§ **EXERCISE OBJECTIVE**:
When you reach the line with "left hip: (408, 217)" in the data below, begin printing lines exactly, and stop once the line with "right elbow: (261, 499)" has been printed.

§ **SUPPLIED DATA**:
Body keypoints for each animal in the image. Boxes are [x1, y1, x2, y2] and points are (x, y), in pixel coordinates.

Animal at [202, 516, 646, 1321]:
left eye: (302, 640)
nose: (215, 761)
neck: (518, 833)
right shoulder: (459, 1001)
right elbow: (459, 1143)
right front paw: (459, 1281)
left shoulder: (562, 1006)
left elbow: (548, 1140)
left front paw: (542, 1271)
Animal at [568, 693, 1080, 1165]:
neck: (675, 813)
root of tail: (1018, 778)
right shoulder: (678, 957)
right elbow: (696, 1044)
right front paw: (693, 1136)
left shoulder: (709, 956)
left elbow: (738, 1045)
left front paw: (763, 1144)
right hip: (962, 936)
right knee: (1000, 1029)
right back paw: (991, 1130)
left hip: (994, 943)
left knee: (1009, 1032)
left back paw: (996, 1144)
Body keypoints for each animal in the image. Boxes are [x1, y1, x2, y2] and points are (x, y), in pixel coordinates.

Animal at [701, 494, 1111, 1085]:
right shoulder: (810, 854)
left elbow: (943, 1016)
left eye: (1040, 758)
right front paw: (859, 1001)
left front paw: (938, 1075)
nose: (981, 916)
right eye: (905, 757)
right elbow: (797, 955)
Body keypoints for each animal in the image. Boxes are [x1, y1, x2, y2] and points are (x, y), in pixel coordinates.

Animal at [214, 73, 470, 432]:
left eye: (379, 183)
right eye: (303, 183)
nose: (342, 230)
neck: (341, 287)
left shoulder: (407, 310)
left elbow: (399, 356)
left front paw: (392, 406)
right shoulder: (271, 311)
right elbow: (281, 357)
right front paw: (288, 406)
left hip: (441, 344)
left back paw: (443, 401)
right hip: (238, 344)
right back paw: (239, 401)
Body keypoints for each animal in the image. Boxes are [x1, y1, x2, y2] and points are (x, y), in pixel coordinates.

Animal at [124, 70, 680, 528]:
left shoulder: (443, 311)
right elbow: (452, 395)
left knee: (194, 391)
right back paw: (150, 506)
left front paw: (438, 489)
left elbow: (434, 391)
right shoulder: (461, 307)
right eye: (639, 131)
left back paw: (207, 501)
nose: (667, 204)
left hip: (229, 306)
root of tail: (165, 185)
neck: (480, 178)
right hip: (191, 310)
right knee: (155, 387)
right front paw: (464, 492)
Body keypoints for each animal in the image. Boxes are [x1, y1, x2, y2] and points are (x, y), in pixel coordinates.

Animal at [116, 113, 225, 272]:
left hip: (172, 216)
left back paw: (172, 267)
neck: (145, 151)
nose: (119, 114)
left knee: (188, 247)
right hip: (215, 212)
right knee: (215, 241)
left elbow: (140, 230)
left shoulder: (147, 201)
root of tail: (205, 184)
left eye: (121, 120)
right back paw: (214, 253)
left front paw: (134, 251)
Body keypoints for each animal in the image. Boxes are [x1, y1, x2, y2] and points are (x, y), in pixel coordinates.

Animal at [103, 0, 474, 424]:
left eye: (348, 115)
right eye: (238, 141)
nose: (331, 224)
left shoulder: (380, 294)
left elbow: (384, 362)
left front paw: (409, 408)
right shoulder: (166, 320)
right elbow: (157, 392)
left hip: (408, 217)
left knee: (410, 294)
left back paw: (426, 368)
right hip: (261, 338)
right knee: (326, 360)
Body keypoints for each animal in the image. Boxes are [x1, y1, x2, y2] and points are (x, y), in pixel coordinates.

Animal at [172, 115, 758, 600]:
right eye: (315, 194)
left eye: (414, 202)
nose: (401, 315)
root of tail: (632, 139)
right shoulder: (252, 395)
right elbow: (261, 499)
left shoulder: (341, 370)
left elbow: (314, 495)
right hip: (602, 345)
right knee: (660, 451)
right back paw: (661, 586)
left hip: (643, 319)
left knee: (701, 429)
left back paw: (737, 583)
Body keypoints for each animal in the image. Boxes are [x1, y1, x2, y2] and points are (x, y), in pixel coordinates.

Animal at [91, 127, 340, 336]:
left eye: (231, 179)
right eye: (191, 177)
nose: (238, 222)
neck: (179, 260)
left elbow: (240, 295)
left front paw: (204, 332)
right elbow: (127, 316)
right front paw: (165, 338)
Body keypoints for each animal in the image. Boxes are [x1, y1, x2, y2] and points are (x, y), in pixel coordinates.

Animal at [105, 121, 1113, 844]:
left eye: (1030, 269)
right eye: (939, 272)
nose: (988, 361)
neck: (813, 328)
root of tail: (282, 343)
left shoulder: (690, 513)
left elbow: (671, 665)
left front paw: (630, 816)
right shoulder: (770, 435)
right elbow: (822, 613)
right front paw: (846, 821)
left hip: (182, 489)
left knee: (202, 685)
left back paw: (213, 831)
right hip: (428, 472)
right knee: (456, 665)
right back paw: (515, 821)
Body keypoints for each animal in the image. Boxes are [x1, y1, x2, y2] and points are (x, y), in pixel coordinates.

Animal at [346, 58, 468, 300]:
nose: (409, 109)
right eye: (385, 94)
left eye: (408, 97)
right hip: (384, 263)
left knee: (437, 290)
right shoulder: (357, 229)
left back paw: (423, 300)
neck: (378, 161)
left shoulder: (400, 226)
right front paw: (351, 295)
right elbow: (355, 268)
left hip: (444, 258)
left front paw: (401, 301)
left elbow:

§ **SOLUTION FOR THIS TASK**:
left hip: (408, 217)
left knee: (410, 294)
left back paw: (426, 368)
right hip: (261, 338)
right knee: (326, 360)
Body keypoints for each animal in the image. Boxes are [x1, y1, x2, y2] and points are (x, y), in pixel coordinates.

Animal at [172, 115, 758, 600]:
right eye: (315, 194)
left eye: (414, 202)
nose: (401, 315)
root of tail: (632, 139)
right shoulder: (252, 395)
right elbow: (261, 499)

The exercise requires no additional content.